Quando arrivò a metà della sua vita, Carneade contribuì allo studio della filosofia insegnando ai suoi allievi una sua curiosa ipotesi: il “probabilismo”. Diceva:“ Molte ipotesi sono astratte. Ma il fatto che esse non vengano inserite nel concreto, non dice che non siano vere. 
Un esempio – aggiungeva - tutto probabilmente può essere annunciato. Due più due quanto fa? Probabilmente quattro – rispondevano a gran voce i suoi alunni – ma come potremmo giurare se è più esatto rispondere quattro e non cinque?”
Fu invitato a Roma da un altro filosofo, Arcesilao, entusiasta delle sue lezioni. 
Arcesilao gli dette ragione ed insieme diedero vita ad una corrente di pensiero che a Roma fu inserita nella “pitegoreggiante metafisica” maturata nel giro di pochi anni nello scetticismo. Il senso del “probabilismo” piacque per diversi motivi, prima di tutto non impegnava i sostenitori di Platone, e poi discutere sulla filosofia greca, dava lustro ai letterati.
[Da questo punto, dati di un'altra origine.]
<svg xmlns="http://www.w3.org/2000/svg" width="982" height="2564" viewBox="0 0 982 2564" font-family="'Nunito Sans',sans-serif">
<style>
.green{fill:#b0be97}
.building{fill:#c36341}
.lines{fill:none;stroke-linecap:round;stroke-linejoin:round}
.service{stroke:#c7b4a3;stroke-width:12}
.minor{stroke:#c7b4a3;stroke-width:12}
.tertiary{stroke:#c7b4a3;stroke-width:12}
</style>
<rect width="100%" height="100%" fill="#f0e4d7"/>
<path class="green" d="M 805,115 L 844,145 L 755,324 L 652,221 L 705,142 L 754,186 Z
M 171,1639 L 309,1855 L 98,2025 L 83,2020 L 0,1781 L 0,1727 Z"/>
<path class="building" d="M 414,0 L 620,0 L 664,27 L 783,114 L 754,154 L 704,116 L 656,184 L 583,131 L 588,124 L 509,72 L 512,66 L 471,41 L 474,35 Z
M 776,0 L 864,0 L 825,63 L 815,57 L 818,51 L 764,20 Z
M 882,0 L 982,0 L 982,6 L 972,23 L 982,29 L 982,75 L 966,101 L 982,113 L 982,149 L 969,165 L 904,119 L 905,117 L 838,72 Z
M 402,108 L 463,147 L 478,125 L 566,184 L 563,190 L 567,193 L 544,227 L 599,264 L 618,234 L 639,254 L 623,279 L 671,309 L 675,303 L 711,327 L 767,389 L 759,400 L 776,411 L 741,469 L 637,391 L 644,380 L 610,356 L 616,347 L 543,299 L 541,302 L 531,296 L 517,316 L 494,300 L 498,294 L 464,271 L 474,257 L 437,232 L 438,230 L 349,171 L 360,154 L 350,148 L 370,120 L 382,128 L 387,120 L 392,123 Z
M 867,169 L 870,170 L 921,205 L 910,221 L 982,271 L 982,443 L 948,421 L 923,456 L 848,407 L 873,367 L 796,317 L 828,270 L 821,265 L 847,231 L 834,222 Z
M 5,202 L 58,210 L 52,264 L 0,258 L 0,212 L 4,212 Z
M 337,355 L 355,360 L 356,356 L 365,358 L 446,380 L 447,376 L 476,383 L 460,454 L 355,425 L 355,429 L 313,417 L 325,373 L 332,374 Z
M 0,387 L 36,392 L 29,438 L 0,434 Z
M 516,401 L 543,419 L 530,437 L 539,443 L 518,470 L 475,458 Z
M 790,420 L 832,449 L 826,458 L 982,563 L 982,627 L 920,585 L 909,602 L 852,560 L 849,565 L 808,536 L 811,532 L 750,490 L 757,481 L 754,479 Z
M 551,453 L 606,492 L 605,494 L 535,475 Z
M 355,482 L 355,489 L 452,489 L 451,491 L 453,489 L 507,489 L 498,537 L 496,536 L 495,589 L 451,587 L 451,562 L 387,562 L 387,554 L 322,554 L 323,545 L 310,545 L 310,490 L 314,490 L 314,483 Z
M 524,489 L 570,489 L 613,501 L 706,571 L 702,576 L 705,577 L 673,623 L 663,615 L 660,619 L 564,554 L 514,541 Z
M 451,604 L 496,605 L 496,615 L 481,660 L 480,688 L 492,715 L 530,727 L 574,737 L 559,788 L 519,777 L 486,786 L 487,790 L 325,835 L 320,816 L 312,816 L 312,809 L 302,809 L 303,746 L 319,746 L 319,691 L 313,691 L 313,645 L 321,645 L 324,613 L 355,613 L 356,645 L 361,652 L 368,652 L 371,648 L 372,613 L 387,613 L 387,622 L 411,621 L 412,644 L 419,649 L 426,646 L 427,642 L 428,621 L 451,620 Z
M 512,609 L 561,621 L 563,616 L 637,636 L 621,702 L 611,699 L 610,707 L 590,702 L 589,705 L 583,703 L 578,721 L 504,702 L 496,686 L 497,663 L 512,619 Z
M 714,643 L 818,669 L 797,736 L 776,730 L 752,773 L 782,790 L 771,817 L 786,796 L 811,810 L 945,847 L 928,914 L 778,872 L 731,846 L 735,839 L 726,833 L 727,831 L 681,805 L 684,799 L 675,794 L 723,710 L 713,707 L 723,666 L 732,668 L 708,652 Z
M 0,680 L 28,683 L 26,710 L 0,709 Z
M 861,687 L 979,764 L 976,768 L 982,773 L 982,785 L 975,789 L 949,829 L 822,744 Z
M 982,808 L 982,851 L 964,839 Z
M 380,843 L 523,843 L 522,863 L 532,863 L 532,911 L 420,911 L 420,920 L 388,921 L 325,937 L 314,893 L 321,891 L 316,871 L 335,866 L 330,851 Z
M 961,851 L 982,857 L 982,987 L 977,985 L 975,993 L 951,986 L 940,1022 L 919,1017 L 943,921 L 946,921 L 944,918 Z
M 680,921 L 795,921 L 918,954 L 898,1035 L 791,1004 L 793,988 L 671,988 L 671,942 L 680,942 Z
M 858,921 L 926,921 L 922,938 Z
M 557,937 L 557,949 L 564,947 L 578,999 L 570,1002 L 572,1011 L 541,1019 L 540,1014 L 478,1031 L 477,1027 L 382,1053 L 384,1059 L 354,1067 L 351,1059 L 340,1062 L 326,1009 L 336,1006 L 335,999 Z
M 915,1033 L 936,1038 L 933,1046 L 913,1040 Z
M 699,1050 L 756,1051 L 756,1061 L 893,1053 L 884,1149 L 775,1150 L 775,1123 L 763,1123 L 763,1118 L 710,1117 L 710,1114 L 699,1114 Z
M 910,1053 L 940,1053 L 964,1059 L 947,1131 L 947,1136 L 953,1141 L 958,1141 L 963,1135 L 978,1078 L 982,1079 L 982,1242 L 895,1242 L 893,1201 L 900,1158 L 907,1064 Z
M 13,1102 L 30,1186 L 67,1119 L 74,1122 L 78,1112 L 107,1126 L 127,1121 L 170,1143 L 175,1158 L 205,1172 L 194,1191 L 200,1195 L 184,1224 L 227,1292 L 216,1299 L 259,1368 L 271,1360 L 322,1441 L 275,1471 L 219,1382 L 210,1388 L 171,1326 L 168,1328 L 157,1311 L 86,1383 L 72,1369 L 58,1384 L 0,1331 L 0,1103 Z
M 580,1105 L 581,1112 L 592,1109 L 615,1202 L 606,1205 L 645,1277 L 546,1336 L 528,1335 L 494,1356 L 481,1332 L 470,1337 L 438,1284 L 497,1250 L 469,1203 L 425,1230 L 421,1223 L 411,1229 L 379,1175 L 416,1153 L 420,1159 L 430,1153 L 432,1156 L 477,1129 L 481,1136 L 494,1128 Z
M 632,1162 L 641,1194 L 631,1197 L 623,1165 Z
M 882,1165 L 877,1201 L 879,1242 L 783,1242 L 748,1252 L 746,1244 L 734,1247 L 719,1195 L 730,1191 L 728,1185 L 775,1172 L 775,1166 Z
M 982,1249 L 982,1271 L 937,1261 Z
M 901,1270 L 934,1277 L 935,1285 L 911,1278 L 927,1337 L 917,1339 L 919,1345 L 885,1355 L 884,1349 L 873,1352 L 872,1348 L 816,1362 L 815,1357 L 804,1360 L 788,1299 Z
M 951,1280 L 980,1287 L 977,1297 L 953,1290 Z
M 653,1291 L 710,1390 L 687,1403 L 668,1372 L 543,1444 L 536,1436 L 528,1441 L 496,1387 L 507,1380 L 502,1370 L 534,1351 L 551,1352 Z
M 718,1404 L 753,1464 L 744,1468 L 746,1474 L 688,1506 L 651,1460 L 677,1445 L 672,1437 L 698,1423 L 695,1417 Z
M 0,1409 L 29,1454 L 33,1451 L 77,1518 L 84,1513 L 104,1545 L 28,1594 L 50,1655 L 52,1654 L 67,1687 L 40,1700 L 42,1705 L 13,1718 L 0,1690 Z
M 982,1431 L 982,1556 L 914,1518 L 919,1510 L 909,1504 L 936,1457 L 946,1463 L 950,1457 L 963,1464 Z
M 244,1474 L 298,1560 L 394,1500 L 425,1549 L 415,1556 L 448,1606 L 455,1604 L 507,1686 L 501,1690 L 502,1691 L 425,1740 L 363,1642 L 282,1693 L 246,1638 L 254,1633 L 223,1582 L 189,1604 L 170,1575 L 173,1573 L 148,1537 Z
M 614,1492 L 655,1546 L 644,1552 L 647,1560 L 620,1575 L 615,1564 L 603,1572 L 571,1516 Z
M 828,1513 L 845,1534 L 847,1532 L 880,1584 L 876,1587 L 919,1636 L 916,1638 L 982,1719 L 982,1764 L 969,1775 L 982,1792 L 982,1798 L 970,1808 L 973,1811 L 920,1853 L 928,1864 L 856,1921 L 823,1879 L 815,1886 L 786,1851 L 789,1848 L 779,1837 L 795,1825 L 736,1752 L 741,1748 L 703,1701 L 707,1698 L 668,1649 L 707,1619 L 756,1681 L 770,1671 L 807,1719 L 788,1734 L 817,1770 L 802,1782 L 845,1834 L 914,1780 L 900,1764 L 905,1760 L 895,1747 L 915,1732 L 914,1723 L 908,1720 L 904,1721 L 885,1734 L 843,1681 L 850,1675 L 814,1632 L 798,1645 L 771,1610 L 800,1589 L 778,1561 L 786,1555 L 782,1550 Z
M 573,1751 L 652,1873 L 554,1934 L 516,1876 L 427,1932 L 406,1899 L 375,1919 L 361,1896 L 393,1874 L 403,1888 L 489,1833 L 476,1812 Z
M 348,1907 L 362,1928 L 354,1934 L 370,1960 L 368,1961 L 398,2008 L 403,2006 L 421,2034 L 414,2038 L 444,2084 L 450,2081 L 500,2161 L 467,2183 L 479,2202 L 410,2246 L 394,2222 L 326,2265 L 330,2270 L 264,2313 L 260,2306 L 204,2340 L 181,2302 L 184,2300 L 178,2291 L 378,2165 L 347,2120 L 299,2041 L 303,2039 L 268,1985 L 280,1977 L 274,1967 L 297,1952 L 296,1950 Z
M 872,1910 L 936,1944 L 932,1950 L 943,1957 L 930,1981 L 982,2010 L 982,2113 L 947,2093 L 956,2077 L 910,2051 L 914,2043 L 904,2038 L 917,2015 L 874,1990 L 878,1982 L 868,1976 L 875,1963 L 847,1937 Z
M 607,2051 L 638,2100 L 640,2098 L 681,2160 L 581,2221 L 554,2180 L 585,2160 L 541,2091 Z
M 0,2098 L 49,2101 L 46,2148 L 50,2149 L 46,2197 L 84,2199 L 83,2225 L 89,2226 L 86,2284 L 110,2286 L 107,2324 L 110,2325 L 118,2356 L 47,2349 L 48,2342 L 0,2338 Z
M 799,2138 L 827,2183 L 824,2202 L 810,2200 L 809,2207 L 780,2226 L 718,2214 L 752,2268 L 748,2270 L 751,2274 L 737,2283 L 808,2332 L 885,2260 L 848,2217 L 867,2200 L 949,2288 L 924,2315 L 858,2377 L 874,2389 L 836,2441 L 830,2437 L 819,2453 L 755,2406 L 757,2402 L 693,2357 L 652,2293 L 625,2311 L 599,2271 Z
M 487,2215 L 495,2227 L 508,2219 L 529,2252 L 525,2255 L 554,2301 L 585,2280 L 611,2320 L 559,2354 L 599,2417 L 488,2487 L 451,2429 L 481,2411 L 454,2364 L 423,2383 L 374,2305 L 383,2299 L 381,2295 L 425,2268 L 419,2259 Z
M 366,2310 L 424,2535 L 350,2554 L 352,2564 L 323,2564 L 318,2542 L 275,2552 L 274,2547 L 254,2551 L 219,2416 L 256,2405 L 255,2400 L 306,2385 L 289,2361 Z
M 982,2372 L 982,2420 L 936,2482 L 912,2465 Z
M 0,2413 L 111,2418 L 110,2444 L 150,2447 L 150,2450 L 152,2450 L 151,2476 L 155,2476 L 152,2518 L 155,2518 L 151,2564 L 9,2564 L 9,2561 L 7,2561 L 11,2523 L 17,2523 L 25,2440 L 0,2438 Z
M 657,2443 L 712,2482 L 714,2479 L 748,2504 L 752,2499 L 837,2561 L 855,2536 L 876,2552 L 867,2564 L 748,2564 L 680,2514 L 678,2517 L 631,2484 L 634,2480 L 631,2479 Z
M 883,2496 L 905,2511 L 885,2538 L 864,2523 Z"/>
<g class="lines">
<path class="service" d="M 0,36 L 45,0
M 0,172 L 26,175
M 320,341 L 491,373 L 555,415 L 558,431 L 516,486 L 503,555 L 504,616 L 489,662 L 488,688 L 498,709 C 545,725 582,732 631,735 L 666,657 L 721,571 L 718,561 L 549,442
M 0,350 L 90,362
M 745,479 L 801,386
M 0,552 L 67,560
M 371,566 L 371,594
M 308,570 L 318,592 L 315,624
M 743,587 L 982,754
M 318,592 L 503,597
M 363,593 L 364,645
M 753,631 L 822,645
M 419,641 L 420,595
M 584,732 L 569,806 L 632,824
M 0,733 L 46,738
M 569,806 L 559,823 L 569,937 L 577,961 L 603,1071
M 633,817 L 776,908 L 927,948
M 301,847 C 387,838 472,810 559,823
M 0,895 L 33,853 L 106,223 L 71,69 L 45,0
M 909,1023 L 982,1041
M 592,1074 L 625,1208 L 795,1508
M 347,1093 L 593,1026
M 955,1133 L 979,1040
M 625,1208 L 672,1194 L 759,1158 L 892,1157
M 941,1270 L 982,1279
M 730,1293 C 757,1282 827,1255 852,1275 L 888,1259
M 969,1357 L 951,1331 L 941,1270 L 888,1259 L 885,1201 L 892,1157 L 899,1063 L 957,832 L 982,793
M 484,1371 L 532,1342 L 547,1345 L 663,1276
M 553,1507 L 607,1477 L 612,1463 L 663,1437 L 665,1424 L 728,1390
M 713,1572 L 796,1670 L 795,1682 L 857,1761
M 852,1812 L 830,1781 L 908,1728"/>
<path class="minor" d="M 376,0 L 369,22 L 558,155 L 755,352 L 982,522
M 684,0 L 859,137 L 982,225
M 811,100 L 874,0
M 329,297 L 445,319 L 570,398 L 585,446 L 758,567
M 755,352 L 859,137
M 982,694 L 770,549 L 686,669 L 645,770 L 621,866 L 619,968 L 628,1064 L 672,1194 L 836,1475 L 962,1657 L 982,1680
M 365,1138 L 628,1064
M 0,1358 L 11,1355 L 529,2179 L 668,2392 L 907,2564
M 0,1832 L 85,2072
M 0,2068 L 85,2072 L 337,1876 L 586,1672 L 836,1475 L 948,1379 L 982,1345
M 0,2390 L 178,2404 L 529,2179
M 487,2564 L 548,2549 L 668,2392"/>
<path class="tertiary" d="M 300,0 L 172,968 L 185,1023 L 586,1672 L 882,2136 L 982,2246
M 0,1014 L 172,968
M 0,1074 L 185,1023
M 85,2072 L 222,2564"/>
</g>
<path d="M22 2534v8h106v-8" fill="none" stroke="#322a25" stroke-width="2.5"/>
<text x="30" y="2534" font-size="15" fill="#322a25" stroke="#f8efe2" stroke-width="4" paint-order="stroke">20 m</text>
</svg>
A Roma, nell'anno 155 a.C. si tenne una gara di oratoria. Fu vinta da Carneade con un trattato sulla giustizia: “Nulla c'è più giusto dell'uomo giusto”. Avvocati, giudici, probiviri e tribunalisti lo elessero “Saggio dell'anno”. 
Ma tale riconoscimento durò poco. A farlo cadere dal pulpito della saggezza fu il potere legislativo della stessa Roma. Nel 154 agli uomini politici non piacque una lezione di Carneade, in modo particolare una azzardata affermazione: “Se i romani - diceva - volevano essere giusti, dovevano andarsene da Roma e tornare alle loro capanne”. 
Apriti cielo. Uno scolaro – Clitomaco - lo apostrofò dall'arena del Colosseo. Lo accusò di non essere mai stato chiaro e di aver fatto una gran confusione.
Carneade se ne andò tra i fischi degli spettatori. Tornò in Grecia e qui ricevette un'altra delusione: gli fu vietata persino l'aula scolastica dell'Acropoli.